What you can do is let your friend hold the fish for you (if he has a fish tank that can hold your fish) and do a fishless cycling. Because it sounds like your tank is in the beginning of cycling. It would take a long time for a tank to cycle with the ammonia constantly at 1ppm. *


----------



## jrman83 (Jul 9, 2010)

Thanks for the reply......

I think I may have had a breakthrough....this morning the ammonia was at .5 and has been the last two days without a water change. The difference is nitrates finally started to show and got a 5 level reading. Hoping that my ammonia levels will start to diminish at this point. I still have not registered anything for nitrites.


----------



## NursePlaty (Feb 5, 2010)

*Nitrites dont always show up during a cycle because some of its spikes happen fast. You might not catch it with a test kit.

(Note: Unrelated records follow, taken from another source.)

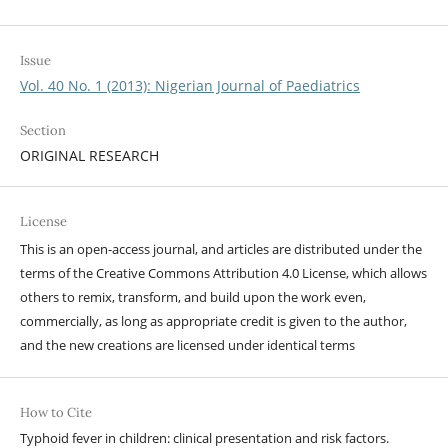
Issue
Vol. 40 No. 1 (2013): Nigerian Journal of Paediatrics
Section
ORIGINAL RESEARCH
License
This is an open-access journal, and articles are distributed under the
terms of the Creative Commons Attribution 4.0 License, which allows
others to remix, transform, and build upon the work even,
commercially, as long as appropriate credit is given to the author,
and the new creations are licensed under identical terms
How to Cite
Typhoid fever in children: clinical presentation and risk factors.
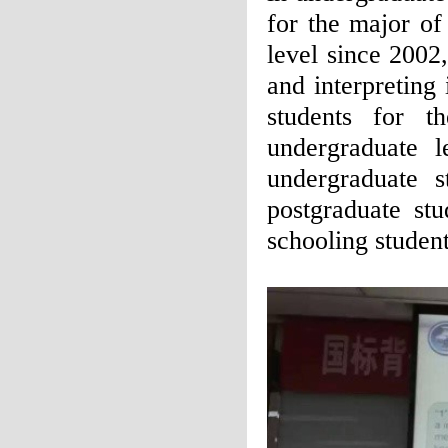
for the major of
level since 2002,
and interpreting
students for t
undergraduate 
undergraduate s
postgraduate st
schooling student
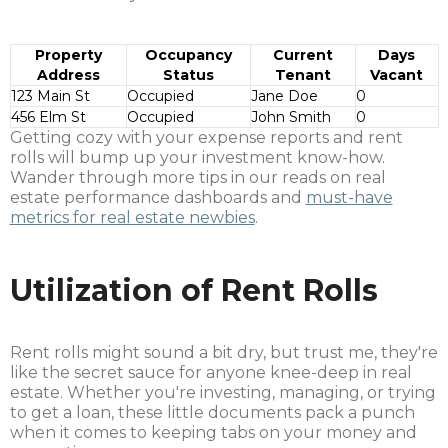
Property
Occupancy
Current
Days
Address
Status
Tenant
Vacant
123 Main St
Occupied
Jane Doe
0
456 Elm St
Occupied
John Smith
0
Getting cozy with your expense reports and rent
rolls will bump up your investment know-how.
Wander through more tips in our reads on real
estate performance dashboards and
must-have
metrics for real estate newbies
.
Utilization of Rent Rolls
Rent rolls might sound a bit dry, but trust me, they're
like the secret sauce for anyone knee-deep in real
estate. Whether you're investing, managing, or trying
to get a loan, these little documents pack a punch
when it comes to keeping tabs on your money and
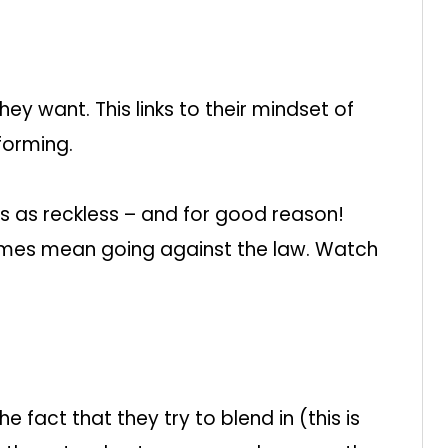
ey want. This links to their mindset of
forming.
s as reckless – and for good reason!
mes mean going against the law. Watch
 fact that they try to blend in (this is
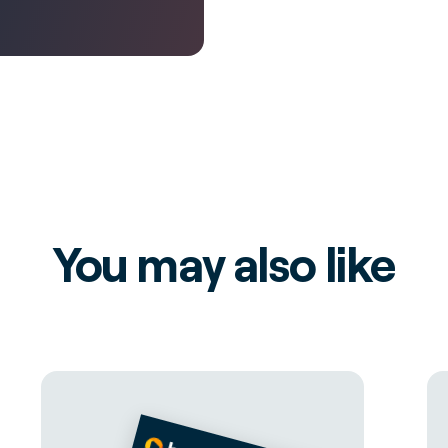
You may also like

As long as nitrates are starting to show its good news.*


----------



## finatic child (Jul 9, 2010)

At what level do we really want our nitrates to be?


----------



## Brittrugger (May 30, 2010)

Well normally in your tank you want your nitrates as low as possible but when cycling and you see nitrate levels at all it usually means you've cycled or are getting close to cycled. This combined with ammonia and nitrites at 0 ppm means you've crossed the finish line.


----------



## jrman83 (Jul 9, 2010)

Took my readings this morning and ammonia is now .25ppm, nitrites 0, and mitrates are still holding at 5mg/L. Tested late yesterday afternoon and my nitrite readings indicated a small reading. In the API liquid test, light blue is the color you want to be at (0ppm) but I had a slight purple color, but not quite the dark purple for the first level on the test card.


----------



## jrman83 (Jul 9, 2010)

To answer a previous question....the original 5 fish that I started with were guppies. There are 19 total fish in there right now (9 Guppy, 10 Platy) with two baby guppies. I have lost about a dozen fish along the way at this point in the process. 

I think some fish also struggle getting accustomed to the well water that I am forced to use. I use water treatment to get rid of some of the dissolved metals in the water.


----------